Supplied records START
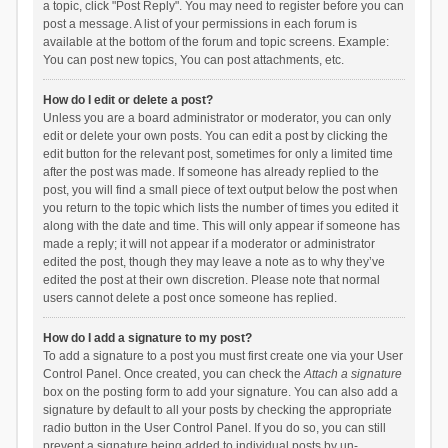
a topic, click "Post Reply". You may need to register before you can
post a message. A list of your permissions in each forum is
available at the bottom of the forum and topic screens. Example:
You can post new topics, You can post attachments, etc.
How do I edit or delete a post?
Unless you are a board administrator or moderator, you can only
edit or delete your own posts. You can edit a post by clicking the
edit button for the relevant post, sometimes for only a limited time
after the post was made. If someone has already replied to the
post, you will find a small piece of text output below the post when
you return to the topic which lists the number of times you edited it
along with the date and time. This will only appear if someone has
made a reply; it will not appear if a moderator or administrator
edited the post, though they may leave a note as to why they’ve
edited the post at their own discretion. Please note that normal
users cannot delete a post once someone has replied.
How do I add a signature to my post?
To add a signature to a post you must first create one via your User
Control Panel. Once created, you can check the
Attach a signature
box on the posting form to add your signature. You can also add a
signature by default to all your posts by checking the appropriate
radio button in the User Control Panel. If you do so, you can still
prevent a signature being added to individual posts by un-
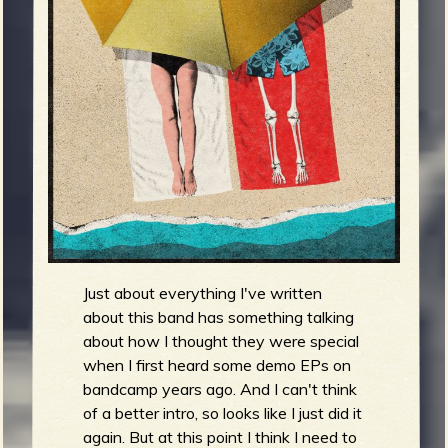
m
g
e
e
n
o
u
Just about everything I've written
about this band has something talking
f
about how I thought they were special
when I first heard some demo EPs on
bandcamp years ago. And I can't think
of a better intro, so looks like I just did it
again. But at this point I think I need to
Supplied records END
Supplied records START
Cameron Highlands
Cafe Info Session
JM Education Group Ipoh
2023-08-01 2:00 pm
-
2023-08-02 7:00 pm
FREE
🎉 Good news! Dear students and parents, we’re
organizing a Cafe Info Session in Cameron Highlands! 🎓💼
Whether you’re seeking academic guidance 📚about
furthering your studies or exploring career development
Supplied records END
> [What you will do]
From the records above, give again exactly the lines running from the line with "edit button for" to the line with "edited the post at", inclusive.

> [Task result]
edit button for the relevant post, sometimes for only a limited time
after the post was made. If someone has already replied to the
post, you will find a small piece of text output below the post when
you return to the topic which lists the number of times you edited it
along with the date and time. This will only appear if someone has
made a reply; it will not appear if a moderator or administrator
edited the post, though they may leave a note as to why they’ve
edited the post at their own discretion. Please note that normal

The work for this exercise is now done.